Dealing with false negatives

False negatives are more difficult to spot. An automated tool may miss that a particular item in a page is an accessibility problem - even if it is a checkpoint that it should always get right. We cannot assume an automated tool has found all the occurrences of a particular error.

The Bobby example above also made a mistake of missing that a form on the page was totally dependent on JavaScript. It should have detected it, but failed. It was only because I manually checked the result did I uncover Bobby's error.

Manual due diligence

From examining the repercussions of false positives and false negatives it becomes clear that the value of an automated test lies in manual confirmation. That is the only way to validate whether the automated checks have been correct. And the only way to correctly determine which of the SiteMorse flagged errors are actually accessibility problems.

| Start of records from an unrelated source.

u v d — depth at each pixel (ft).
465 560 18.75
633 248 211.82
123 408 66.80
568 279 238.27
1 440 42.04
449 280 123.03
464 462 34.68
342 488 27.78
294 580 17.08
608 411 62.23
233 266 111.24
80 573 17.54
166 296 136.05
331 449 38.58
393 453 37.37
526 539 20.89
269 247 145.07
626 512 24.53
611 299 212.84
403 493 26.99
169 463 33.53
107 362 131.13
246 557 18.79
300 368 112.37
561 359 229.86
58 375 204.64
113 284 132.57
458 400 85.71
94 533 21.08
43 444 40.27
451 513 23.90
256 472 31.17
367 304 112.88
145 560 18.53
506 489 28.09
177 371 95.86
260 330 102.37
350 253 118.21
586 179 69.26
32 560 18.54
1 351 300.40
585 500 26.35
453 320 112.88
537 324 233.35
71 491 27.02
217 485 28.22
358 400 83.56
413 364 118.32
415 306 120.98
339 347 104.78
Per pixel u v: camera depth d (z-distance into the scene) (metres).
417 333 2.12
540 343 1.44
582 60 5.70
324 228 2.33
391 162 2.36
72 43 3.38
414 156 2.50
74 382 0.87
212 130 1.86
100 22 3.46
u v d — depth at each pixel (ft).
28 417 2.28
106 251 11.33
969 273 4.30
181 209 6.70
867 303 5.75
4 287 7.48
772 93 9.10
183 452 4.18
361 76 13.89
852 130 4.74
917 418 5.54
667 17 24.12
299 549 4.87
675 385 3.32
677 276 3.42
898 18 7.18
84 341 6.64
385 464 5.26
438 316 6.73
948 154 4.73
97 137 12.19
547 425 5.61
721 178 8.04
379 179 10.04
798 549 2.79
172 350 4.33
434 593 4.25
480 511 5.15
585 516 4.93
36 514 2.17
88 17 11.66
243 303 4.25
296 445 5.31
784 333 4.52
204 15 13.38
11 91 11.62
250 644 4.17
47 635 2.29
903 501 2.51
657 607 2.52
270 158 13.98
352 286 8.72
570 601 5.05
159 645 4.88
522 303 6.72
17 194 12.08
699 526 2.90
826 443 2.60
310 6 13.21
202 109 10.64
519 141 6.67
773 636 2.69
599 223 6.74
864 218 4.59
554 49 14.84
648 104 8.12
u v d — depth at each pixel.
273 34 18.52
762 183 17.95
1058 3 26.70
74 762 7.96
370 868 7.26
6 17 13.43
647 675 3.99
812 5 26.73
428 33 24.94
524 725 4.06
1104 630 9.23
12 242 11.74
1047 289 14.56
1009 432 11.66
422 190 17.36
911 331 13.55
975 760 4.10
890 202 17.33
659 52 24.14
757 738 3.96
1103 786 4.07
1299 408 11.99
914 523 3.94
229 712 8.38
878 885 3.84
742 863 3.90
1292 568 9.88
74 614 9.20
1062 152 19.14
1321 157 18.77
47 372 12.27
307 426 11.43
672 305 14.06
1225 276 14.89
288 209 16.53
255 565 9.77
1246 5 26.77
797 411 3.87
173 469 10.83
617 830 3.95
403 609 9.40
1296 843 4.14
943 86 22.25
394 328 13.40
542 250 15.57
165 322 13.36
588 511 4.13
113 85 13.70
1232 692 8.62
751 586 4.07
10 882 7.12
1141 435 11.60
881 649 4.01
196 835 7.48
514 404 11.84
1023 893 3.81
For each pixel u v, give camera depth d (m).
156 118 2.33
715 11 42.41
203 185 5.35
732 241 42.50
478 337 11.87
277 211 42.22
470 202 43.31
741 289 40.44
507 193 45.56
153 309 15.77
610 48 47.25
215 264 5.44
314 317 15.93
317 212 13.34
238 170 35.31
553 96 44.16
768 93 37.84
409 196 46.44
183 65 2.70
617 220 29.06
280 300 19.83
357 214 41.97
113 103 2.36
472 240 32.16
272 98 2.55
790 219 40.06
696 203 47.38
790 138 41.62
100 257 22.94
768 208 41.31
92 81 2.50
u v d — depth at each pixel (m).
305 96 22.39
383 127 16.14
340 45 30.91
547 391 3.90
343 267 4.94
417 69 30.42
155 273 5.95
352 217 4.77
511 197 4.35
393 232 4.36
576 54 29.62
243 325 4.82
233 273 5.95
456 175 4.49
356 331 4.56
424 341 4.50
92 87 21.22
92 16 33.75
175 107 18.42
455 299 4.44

Judging from the limited information in the press releases, there's no evidence that the findings of the SiteMorse tool have been manually checked by accessibility experts before publication. It seems like the people behind SiteMorse rely solely on the tool they have produced. It all suggests that the publications of these reports didn't include a manual due diligence check of the results.

The shadow of SiteMorse

The SiteMorse product isn't publicly visible. There's no mention of pricing on their site. The website itself makes a series of unsubstantiated claims. Also, there's very little sign of the tool being peer-reviewed by accessibility experts.

The SiteMorse product itself looks to be closed source, so its impossible for experts to analyse the logic to determine how accurate its automated test functions really are. The expertise of the developers is limited to a cluster of superficial questions to Usenet groups.

There's also no publicly available engine to evaluate, so there's no way of actually testing SiteMorse itself. All we have to go on are the biased press releases from SiteMorse themselves, sound bites from clients who show no signs of a deep understanding of accessibility.

Contact with SiteMorse seems to be via email only. You have to provide them with your contact details before they will decide whether to run a 10-page test against a nominated website. That makes it fundamentally impossible to do a proper evaluation of the SiteMorse tool.

And the safest course of action is to avoid the SiteMorse product. At least until SiteMorse decide to be more open about the details of the product. Preferably not drowned out in marketing speak.

A more publicly accessible SiteMorse

SiteMorse on the other hand could make their product more public friendly. Starting with a detailed list of checkpoints that are tested and how they are tested, and when these checkpoints require human judgement, an explanation of the logic the script uses to arrive at a decision.

The second improvement is for SiteMorse to manually check the results, and confirm what's been flagged as an error is really an accessibility error. They should be doing the manual due diligence before releasing a report criticising others.

SiteMorse also need to get over the fact that the DRC will not endorse their product. This pointless bickering is not winning SiteMorse any friends or potential clients.

[Update 7th July 2005] SiteMorse have edited their initial press release. The main change was to remove the reference to GAWDS in the list of accessibility organisations that failed the accessibility checks, and replaced it with a spokesperson comment how amazing it is to see the GAWDS website score the highest on the first time it was tested (but no mention that SiteMorse scored GAWDS at 99% and 96% for Single-A and Double-A checkpoints, and that GAWDS have proved that the Level-A failure is a mistake on SiteMorse's part).

But the damage has already been done, the media have already picked up the incorrect first edition of the SiteMorse press release. The SiteMorse automated tool has got it wrong - there's an appropriate headline.